(What the task requires)
For every record that follows, transcribe the text exactly and leave any image out.

(Saved entries)
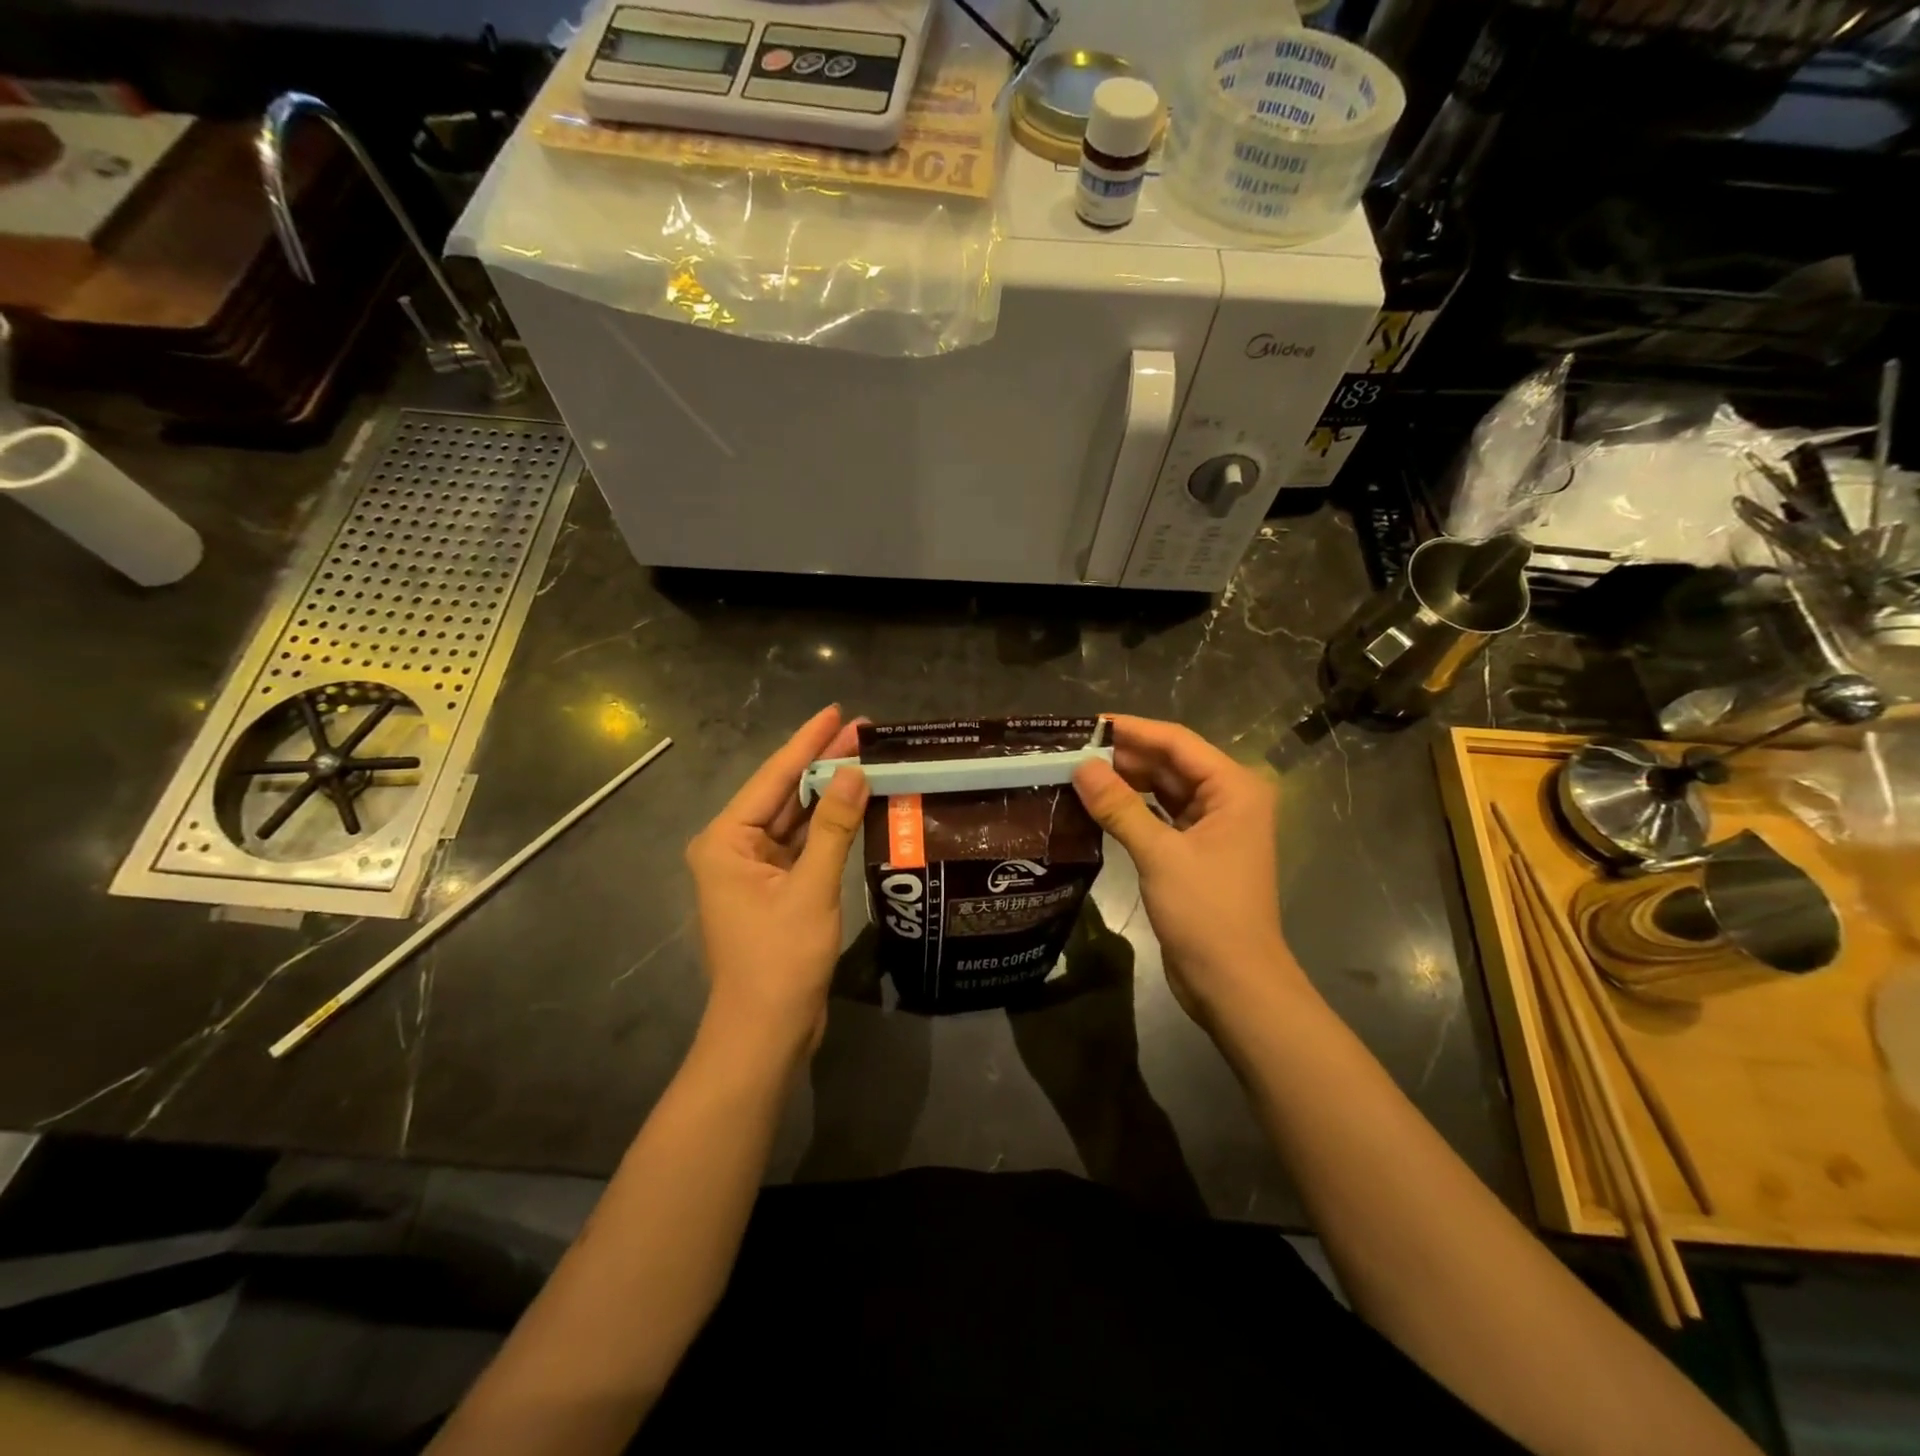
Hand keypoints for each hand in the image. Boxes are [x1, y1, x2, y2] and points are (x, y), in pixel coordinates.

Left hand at [686, 706, 869, 1063]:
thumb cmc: (779, 960)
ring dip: (828, 793)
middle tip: (863, 730)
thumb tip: (854, 771)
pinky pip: (803, 845)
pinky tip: (856, 803)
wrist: (765, 1034)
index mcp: (726, 841)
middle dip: (821, 763)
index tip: (837, 711)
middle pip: (784, 794)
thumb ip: (833, 827)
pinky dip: (829, 826)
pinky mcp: (775, 889)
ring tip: (865, 758)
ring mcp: (754, 870)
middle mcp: (734, 848)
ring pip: (796, 819)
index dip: (807, 742)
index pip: (773, 777)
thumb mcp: (811, 889)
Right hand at [1072, 715, 1305, 1026]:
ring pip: (1164, 790)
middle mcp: (1228, 799)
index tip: (1087, 725)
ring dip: (1126, 783)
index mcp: (1234, 788)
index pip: (1177, 742)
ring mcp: (1213, 827)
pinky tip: (1098, 806)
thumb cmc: (1206, 913)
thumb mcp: (1160, 854)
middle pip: (1170, 764)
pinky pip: (1160, 817)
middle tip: (1072, 752)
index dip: (1132, 730)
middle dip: (1124, 757)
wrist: (1234, 983)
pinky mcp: (1196, 852)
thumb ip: (1120, 807)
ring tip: (1077, 774)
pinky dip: (1133, 810)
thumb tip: (1081, 767)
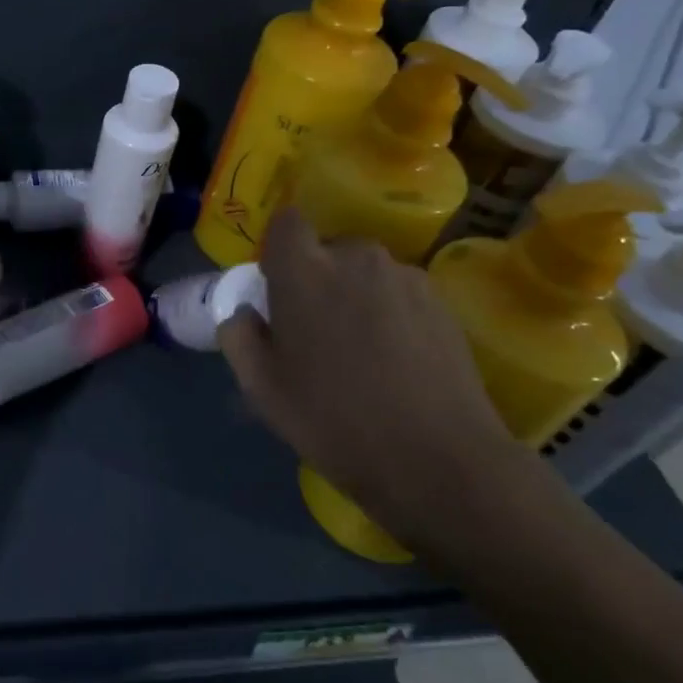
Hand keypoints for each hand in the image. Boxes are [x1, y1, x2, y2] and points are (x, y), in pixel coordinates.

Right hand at [217, 209, 527, 556]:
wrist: (439, 460)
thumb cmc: (334, 420)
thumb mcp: (262, 388)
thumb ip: (239, 337)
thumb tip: (245, 313)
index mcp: (304, 270)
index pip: (286, 223)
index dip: (280, 249)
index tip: (278, 288)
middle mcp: (356, 257)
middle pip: (329, 249)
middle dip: (319, 278)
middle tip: (318, 331)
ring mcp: (406, 277)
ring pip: (367, 273)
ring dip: (357, 296)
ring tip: (364, 352)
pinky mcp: (443, 302)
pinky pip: (401, 294)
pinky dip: (392, 314)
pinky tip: (398, 363)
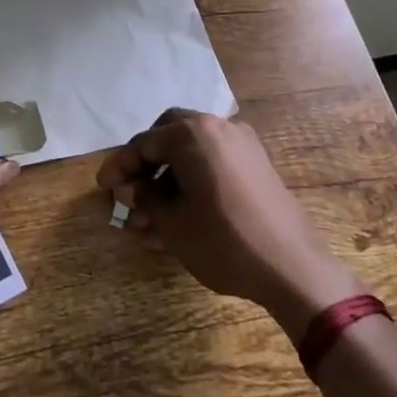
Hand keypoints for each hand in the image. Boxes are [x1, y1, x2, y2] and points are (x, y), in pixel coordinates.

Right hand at [96, 108, 364, 326]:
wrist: (294, 268)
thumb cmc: (223, 241)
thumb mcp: (172, 223)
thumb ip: (144, 199)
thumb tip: (131, 190)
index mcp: (192, 133)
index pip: (143, 144)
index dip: (119, 167)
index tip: (102, 188)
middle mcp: (217, 127)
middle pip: (167, 136)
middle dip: (145, 163)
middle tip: (129, 189)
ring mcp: (242, 145)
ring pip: (191, 152)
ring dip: (167, 178)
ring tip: (150, 216)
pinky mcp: (257, 167)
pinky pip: (213, 163)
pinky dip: (192, 180)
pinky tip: (179, 213)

(Problem solution)
Hand keypoints for each hand in the image. Boxes are [x1, y1, x2, y2] and points are (x, y), in pixel coordinates.

Left hand at [686, 706, 869, 1063]:
thumb cmc: (779, 960)
ring dip: (828, 793)
middle tip: (863, 730)
thumb tip: (854, 771)
pinky pip: (803, 845)
pinky tip: (856, 803)
wrist: (765, 1034)
index mcp: (726, 841)
middle dip: (821, 763)
index tip: (837, 711)
middle pip: (784, 794)
thumb ip: (833, 827)
pinky dip: (829, 826)
pinky mcp: (775, 889)
ring tip: (865, 758)
ring mcp: (754, 870)
middle mcp: (734, 848)
ring pip: (796, 819)
index dip: (807, 742)
index pip: (773, 777)
thumb mcp: (811, 889)
Right hand at [1072, 715, 1305, 1026]:
ring pip: (1164, 790)
middle mcp: (1228, 799)
index tip: (1087, 725)
ring dip: (1126, 783)
index mcp: (1234, 788)
index pip: (1177, 742)
ring mcp: (1213, 827)
pinky tip: (1098, 806)
thumb cmc: (1206, 913)
thumb mcp: (1160, 854)
middle pip: (1170, 764)
pinky pip: (1160, 817)
middle tip: (1072, 752)
index dip: (1132, 730)
middle dip: (1124, 757)
wrist: (1234, 983)
pinky mcp: (1196, 852)
thumb ip: (1120, 807)
ring tip: (1077, 774)
pinky dip: (1133, 810)
thumb tip: (1081, 767)
Hand keypoints for each hand in the image. Boxes are [x1, y1, x2, y2] and points are (x, y), in pixel coordinates.

Right hand at [217, 209, 527, 556]:
wrist: (439, 460)
thumb cmc: (334, 420)
thumb mcp: (262, 388)
thumb ip: (239, 337)
thumb tip: (245, 313)
index mcp: (304, 270)
index pip: (286, 223)
index dip: (280, 249)
index tip: (278, 288)
middle mcp: (356, 257)
middle pip: (329, 249)
middle dip: (319, 278)
middle tip: (318, 331)
ring mcp: (406, 277)
ring pip: (367, 273)
ring dip: (357, 296)
ring tip: (364, 352)
pinky mcp: (443, 302)
pinky pip: (401, 294)
pinky dip: (392, 314)
pinky tip: (398, 363)
Hand keypoints for each hand in the image. Boxes are [x1, y1, x2, y2] and points are (x, y), in pixel coordinates.

Right hand at [96, 108, 364, 326]:
wrist: (294, 268)
thumb cmc: (223, 241)
thumb mcp: (172, 223)
thumb ip: (144, 199)
thumb tip: (131, 190)
index mcp: (192, 133)
index pip: (143, 144)
index dip: (119, 167)
index tip: (102, 188)
middle mcp: (217, 127)
middle pip: (167, 136)
middle dip: (145, 163)
middle tip: (129, 189)
ring mcp: (242, 145)
ring pip: (191, 152)
ring dip: (167, 178)
ring tip: (150, 216)
pinky mcp: (257, 167)
pinky pip: (213, 163)
pinky dip: (192, 180)
pinky tip: (179, 213)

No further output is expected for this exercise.